Details on Refining Vista's User Control

borgboy writes "Windows Vista has gotten a lot of negative press recently following the release of the latest beta, especially regarding excessive prompting for privilege escalation for seemingly common activities. On his blog, Steve Hiskey, the Lead Program Manager for User Account Control in the Windows Security Core group, details what the issues with the excessive prompting are, what the design goals of the feature are, and how they plan to achieve them. Briefly - they know the excessive prompting is a royal pain, they know that have to reduce it to an absolute minimum to be both productive AND an effective security risk mitigation measure, and they want as much feedback as they can get on the beta."

Re:SAme as in OSXs early days

[plasmacutter]

I am a mac user, and have been using it since osX's early days, and the tasks they request authorization for are not "petty".

on the other hand, I have gotten those prompts in osX for microsoft and real built applications which were trying to do things which they had no business doing.

all the open source players i have installed on osX (I have 2 or 3) have never required root authorization for anything, yet wmp and real wanted to access my root files, why? This hints at how invasive the programs are, what are they doing monkeying around at that level on my system.

The user prompting you are seeing in windows is not necessarily excessive, it may arise from genuine security concerns because of how invasive microsoft is to their users, as reported in previous years consistently with hidden logs, spyware bundling, and surruptitious installation of DRM modules. (I have office 2004 on my mac, was prompted for a root pass, and immediately hunted down where the change was.. it turns out it snuck a drm bundle into my web browser!)

Re:Here's how to delete a file on Windows Vista

[deficite]

Perhaps that'll annoy people enough not to delete the system icons. I used to get so mad when I used the family computer and my dad would delete an icon for something on his account and it got deleted on mine too. Another thing about shortcuts I hate: some applications only install them for the account you installed the program with. I had to make shortcuts by hand for every account on the machine or manually copy the shortcut to the shared shortcuts.

Re:There you go again

[Tim+C]

How about if you add something extra to make sure no "malware" lands up on my system? Can you do that?

In a word, no. How is the OS supposed to know that that cute little systray weather forecast app you downloaded and installed is actually a trojan?

As long as a user can download and install/run software, the system is vulnerable, and there's nothing it can do about it.

Security Hole == Windows Message Pump

[cheezit]

What everyone seems to miss is that the fundamental flaw, which the blog author alludes to, is Microsoft's desire to allow applications to masquerade as the user and send messages via the Windows message pump (via SendMessage() etc).
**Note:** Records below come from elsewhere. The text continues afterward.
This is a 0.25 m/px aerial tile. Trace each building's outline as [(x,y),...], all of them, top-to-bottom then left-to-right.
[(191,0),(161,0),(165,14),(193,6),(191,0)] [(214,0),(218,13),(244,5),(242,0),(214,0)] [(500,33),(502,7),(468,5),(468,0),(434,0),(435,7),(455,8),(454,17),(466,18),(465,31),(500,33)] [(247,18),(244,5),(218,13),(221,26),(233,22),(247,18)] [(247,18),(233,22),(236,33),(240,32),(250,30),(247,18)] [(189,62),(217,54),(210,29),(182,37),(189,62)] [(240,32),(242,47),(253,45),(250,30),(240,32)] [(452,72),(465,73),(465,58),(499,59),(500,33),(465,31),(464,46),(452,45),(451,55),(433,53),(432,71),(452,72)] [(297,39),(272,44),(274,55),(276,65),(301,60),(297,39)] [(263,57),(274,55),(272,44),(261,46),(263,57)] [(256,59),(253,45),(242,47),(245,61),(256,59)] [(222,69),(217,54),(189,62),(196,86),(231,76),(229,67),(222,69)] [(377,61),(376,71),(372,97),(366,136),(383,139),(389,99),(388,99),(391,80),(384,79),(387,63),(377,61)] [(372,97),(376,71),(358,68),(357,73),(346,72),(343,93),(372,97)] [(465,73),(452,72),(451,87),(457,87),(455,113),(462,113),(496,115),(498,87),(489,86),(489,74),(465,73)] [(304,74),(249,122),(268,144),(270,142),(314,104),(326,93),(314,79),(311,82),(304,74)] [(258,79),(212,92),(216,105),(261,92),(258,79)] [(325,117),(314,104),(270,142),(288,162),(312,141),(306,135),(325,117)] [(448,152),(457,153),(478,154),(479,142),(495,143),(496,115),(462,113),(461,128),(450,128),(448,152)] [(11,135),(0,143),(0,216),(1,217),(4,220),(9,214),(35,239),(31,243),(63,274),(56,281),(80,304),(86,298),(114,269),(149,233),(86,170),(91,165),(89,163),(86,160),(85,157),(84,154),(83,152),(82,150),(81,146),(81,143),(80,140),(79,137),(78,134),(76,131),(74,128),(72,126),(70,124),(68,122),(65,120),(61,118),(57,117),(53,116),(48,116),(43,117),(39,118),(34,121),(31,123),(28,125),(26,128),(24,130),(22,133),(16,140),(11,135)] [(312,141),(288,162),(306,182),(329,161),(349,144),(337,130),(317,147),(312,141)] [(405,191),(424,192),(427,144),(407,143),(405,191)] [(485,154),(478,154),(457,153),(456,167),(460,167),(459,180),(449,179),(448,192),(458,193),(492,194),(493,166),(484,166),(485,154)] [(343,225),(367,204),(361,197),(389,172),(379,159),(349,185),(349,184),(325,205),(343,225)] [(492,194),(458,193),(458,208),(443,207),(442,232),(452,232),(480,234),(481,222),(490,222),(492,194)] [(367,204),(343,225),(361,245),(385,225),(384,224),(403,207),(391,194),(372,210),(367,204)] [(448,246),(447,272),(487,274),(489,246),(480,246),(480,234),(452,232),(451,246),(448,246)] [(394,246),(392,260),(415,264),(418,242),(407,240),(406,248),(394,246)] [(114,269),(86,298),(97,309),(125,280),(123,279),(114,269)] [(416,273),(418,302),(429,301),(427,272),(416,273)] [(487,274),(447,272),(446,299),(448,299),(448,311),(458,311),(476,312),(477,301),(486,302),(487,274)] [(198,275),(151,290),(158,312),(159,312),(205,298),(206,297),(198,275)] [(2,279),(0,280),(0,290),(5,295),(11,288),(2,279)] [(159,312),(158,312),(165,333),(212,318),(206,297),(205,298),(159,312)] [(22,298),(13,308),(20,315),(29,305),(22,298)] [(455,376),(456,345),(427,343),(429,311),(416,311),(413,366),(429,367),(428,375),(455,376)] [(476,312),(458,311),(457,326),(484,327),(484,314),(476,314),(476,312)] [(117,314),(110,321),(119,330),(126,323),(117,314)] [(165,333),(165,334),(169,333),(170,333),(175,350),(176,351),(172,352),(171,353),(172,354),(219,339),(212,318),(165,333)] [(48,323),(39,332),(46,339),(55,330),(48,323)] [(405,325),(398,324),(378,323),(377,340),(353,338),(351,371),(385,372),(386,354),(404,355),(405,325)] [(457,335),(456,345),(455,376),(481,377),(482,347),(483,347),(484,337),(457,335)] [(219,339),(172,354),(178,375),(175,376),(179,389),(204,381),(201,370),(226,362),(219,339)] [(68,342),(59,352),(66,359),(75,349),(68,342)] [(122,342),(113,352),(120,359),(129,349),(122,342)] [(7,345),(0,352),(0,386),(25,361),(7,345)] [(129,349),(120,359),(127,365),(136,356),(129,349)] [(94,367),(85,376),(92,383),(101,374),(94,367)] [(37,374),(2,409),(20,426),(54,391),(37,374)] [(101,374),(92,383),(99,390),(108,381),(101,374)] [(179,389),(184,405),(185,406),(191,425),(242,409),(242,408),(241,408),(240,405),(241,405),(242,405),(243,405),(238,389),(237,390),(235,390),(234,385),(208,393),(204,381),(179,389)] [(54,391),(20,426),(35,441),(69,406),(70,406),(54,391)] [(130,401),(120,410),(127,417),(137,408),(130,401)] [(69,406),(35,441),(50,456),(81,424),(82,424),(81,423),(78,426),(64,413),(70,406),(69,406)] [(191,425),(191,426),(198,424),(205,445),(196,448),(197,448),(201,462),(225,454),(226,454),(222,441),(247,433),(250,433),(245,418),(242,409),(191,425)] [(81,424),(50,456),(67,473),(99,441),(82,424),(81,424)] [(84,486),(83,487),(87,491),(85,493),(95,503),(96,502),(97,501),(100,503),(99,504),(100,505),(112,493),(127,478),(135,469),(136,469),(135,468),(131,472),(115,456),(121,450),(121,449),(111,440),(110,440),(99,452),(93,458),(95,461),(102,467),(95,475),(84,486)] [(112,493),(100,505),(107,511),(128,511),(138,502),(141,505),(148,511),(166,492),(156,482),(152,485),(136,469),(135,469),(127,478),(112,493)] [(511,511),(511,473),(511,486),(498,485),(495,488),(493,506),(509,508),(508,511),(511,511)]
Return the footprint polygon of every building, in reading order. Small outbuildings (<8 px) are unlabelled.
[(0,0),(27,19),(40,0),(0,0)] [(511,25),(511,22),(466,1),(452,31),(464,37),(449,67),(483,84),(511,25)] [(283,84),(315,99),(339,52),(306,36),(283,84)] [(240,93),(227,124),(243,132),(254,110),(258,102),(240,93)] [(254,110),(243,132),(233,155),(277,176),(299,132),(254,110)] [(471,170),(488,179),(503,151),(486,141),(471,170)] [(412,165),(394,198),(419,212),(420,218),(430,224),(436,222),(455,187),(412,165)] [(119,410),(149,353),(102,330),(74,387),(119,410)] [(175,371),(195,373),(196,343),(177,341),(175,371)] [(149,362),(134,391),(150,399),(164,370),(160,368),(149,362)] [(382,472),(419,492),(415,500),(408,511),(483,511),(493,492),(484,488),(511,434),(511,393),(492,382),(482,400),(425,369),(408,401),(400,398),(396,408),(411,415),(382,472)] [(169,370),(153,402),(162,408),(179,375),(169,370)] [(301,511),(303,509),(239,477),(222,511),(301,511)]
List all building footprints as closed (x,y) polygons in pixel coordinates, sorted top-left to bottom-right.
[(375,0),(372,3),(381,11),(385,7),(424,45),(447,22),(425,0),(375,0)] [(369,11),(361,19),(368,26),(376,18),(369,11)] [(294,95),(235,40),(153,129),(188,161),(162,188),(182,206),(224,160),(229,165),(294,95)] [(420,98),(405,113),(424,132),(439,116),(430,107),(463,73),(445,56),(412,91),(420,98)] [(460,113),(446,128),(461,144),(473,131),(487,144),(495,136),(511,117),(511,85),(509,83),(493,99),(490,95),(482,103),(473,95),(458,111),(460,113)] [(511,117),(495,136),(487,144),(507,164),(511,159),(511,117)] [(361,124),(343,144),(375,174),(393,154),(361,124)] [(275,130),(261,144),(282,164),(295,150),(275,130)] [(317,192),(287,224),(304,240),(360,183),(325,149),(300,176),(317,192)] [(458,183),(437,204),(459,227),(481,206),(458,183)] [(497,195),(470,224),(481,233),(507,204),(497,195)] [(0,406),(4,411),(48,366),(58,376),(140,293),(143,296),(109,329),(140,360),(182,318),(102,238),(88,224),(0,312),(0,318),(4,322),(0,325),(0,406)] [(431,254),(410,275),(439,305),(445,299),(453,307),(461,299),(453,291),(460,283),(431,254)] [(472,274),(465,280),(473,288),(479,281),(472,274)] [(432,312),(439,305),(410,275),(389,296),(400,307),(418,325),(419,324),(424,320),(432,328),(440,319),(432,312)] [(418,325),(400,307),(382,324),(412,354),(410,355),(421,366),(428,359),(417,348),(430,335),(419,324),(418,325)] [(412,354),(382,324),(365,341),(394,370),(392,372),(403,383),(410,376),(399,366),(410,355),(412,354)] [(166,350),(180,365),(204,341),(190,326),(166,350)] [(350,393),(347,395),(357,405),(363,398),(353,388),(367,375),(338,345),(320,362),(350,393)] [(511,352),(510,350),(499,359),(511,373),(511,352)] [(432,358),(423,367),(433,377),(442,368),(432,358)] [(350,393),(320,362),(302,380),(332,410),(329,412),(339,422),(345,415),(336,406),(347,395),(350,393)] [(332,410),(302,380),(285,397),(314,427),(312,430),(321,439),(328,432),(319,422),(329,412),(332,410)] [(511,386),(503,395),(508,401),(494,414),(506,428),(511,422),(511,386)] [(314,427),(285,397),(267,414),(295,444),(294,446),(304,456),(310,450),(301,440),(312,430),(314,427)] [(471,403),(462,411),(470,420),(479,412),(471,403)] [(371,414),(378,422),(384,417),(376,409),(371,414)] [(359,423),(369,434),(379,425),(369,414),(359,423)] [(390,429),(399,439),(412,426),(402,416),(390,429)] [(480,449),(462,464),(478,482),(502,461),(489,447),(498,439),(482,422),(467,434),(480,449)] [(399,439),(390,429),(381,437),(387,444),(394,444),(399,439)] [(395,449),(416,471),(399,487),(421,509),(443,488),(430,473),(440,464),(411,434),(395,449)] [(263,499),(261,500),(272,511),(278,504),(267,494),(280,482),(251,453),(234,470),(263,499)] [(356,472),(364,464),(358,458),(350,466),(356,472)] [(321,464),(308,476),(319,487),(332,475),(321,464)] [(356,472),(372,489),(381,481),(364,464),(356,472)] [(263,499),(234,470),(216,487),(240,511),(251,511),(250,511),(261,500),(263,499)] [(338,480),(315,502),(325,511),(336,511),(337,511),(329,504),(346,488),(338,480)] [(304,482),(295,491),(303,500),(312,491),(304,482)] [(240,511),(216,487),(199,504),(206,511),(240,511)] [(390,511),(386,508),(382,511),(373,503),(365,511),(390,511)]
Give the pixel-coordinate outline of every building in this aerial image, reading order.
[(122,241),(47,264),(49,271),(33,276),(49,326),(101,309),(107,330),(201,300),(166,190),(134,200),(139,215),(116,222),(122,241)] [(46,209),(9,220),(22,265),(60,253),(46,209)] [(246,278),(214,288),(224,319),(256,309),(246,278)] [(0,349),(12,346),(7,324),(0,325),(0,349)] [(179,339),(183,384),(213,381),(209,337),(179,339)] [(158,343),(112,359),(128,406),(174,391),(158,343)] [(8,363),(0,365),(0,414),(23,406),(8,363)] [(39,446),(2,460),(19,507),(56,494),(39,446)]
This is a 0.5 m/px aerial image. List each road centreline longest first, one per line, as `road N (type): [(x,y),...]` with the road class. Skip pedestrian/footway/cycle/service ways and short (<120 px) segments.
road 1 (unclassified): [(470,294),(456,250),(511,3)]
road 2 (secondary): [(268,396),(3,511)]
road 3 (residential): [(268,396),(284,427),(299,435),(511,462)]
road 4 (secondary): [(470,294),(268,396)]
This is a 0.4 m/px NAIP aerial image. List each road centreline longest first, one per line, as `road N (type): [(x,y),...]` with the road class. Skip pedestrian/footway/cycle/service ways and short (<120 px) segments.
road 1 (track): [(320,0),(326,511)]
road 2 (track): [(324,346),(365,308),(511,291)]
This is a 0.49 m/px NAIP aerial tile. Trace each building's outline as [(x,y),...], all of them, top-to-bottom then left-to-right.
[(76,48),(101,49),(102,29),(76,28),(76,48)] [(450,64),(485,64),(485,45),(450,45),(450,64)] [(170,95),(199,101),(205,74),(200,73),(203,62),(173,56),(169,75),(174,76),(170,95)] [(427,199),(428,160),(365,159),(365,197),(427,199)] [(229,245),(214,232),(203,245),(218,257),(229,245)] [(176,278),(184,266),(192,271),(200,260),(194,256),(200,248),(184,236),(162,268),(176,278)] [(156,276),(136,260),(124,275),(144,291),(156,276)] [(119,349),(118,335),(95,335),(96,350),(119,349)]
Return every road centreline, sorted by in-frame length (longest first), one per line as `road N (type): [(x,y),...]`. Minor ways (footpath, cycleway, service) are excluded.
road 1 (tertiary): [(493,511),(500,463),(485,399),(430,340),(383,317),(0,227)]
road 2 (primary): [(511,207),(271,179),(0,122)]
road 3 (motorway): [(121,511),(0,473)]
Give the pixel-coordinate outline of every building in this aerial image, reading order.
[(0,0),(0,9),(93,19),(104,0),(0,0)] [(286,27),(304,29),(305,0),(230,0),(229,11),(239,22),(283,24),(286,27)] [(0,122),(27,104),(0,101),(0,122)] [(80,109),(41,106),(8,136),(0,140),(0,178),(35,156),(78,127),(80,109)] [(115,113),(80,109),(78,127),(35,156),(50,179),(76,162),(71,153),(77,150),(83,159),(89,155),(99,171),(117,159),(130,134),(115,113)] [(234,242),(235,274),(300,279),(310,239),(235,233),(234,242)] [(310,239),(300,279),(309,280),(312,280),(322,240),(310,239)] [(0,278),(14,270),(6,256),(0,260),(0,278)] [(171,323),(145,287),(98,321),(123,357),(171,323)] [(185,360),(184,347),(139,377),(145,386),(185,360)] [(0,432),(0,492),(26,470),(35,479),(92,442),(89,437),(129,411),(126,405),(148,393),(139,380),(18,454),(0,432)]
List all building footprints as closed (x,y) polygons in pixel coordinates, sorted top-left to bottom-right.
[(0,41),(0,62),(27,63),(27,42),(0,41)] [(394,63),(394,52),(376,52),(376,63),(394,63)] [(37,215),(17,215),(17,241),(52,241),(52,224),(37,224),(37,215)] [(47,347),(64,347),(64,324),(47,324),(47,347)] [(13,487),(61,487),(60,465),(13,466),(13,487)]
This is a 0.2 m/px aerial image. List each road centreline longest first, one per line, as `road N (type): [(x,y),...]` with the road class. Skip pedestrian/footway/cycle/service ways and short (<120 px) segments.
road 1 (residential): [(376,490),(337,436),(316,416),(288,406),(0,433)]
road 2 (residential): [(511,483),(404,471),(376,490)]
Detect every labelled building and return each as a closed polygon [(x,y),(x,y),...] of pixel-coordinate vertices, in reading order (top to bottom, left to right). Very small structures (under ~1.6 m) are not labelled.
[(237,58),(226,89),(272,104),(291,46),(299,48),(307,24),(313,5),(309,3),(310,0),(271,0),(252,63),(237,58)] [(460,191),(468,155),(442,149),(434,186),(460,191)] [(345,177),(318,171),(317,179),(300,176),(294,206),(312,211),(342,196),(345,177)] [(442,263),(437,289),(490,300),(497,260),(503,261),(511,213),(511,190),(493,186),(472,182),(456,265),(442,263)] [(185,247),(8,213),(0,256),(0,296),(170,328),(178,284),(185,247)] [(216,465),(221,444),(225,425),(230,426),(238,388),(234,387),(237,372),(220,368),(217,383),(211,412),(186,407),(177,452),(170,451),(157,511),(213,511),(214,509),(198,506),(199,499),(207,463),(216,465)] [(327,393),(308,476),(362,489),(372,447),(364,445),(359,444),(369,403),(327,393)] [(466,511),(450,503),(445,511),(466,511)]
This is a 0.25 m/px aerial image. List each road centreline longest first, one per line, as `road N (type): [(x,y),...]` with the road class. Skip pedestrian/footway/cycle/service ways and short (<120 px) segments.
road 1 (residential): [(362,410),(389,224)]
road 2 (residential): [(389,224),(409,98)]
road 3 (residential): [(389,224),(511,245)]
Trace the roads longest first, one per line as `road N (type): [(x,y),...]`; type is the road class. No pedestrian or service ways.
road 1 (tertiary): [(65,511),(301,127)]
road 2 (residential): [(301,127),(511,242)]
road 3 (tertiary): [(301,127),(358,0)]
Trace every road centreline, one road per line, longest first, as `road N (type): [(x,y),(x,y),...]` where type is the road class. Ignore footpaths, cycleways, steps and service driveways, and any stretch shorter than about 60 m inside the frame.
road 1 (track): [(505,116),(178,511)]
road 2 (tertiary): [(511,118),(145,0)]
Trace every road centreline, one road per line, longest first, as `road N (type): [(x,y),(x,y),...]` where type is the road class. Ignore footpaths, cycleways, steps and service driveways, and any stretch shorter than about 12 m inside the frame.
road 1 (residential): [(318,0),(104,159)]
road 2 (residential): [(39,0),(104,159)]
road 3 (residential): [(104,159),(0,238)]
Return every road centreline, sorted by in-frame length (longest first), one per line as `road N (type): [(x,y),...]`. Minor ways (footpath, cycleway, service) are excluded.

The real flaw is that MS is maintaining a design decision that was made back in the days of Win3.1: there shall be one method for structured message passing (the message pump) which will cover user input, application IPC, system notifications, clipboard copying, window redraw requests, etc. This message pump is built into the core threading model for the OS (many other windowing systems have this too, it isn't just Windows).

Since there is only one front door, user input uses the same facility as everything else, and it becomes impossible to tell if the user pressed the "A" key or if an application sent a KEYPRESS message.

One solution is to have OS-enforced segregation between these types of input, and force multiple input channels. The mouse and keyboard (and other legitimate devices) get to use the "user input" channel, and other apps get to use a different channel.

But Microsoft doesn't want to do this because they want to enable Bob-style guided interactions with applications, where the target application can be automated/scripted without its knowledge. Changing this also has huge backward-compatibility issues---basically anything built for pre-Vista windows must be modified and rebuilt.

So MS is talking security, but this is a case where market footprint and backward compatibility are fighting with security---and ease of use is caught in the crossfire. A first for MS.